The amount of radiant heat falling normally on a unit area at a point per second is inversely proportional to the square of the distance of the point from the source of radiant heat.

The amount of radiant heat generated from a black and rough surface is greater than the heat radiated from a white and polished surface, both surfaces being at the same temperature.

Utilization of radiation phenomena of heat The amount of heat that an object can absorb by radiation depends on color of the object.

Objects having dark colors absorb more heat radiations than objects having light colors. A white object is a poor absorber of heat radiation.

It also means that a white object is a good reflector of heat radiation. In summer we prefer to wear white clothes.

Since the white surface is a good reflector and poor absorber of heat, the white clothes we wear reflect most of the radiant heat of the sun and so we are relieved of intense heat,

2. Cloudy nights are hotter than cloudless nights. The reason is, after sunset, the heated surface of the earth begins to cool down by radiating heat.

If there is a cloud, the heat radiated by the earth is reflected by the clouds back to the earth. So the earth remains warm.

On a cloudless night, the earth is cooled by radiating the absorbed heat (absorbed during day-time) during the night without any chance of being reflected back to the earth.

3. Outer surface at bottom of the cooking utensils is coated black. The reason Is that a blackened surface absorbs heat very well and so cooking is done more quickly in such utensils than in a new one with a polished outer surface.
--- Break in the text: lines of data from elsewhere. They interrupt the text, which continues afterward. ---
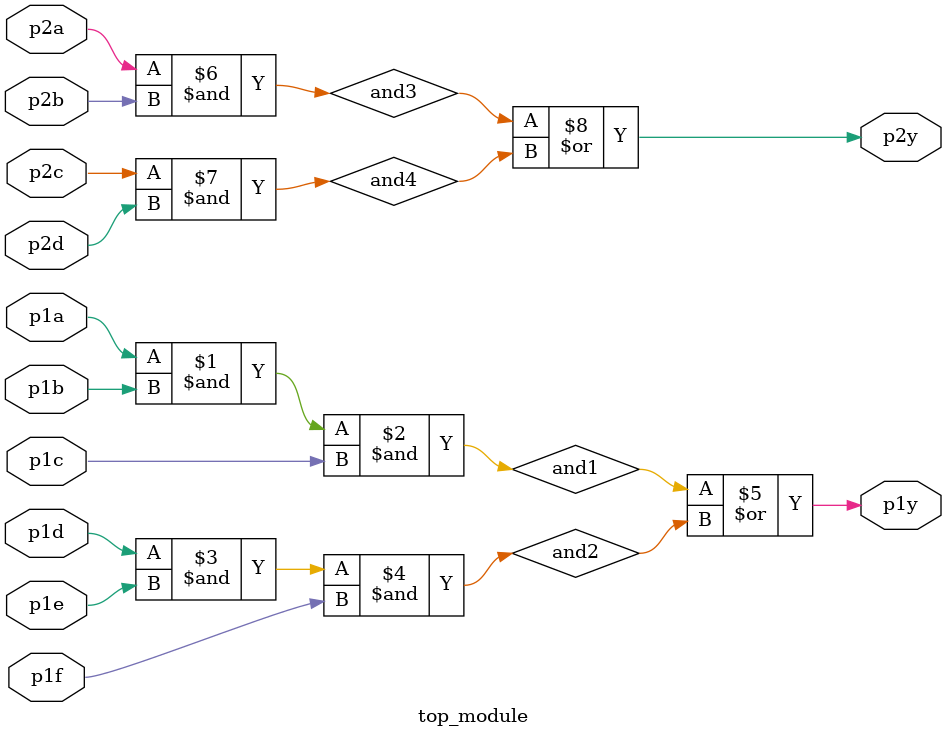
<source format=sv>
module top_module(
    input p1a, 
    input p1b, 
    input p1c, 
    input p1d,
    input p1e,
    input p1f,
    output p1y, 
    input p2a, 
    input p2b, 
    input p2c, 
    input p2d, 
    output p2y
);

    wire and1, and2, and3, and4;

    // First OR gate
    assign and1 = p1a & p1b & p1c;
    assign and2 = p1d & p1e & p1f;
    assign p1y = and1 | and2;

    // Second OR gate
    assign and3 = p2a & p2b;
    assign and4 = p2c & p2d;
    assign p2y = and3 | and4;

endmodule

</source>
4. The box of the solar cooker (and solar water heater) is painted black from the inside. This is because a black surface is a very good absorber of heat and it will absorb maximum heat radiations coming from the sun.


Thermos-flask is also called Dewar’s flask, named after its designer British scientist Sir James Dewar. It is normally used to keep hot things hot and cold things cold for a longer time.


It mainly consists of a double-walled glass bottle. The space between the two walls is made vacuum. The outer surface of the inner wall and the inner surface of the outer wall is silvered.

The bottle is placed inside a non-conducting cylindrical jacket. The space between the double-walled bottle and the jacket is filled with felt pads and springs

so that the bottle is not damaged due to any jerk. The mouth of the bottle is closed with a cork.

WBBSE Solutions for class 8 Chapter-1 Physical environment Thermos- flask

The efficiency of a thermos-flask in maintaining the temperature of a substance placed within it depends on the minimization of the heat transfer between the substances kept within it and the surroundings.

How does a thermos-flask function

Let some hot liquid be kept within a thermos- flask. Loss of heat from the liquid is kept in check in the following ways:

The space between the walls of the double-walled bottle is without any medium i.e.; vacuum; so heat transfer from the hot liquid by conduction and convection is significantly reduced.

The outer surface of the inner wall may, if at all, radiate a very small quantity of heat, but since it is silvered, the traces of radiated heat is reflected back from the silvered inner surface of the outer wall.

The mouth of the double-walled bottle is corked, so the loss of heat by evaporation is minimized. Thus, a thermos-flask minimizes the loss of heat from its content (placed within it).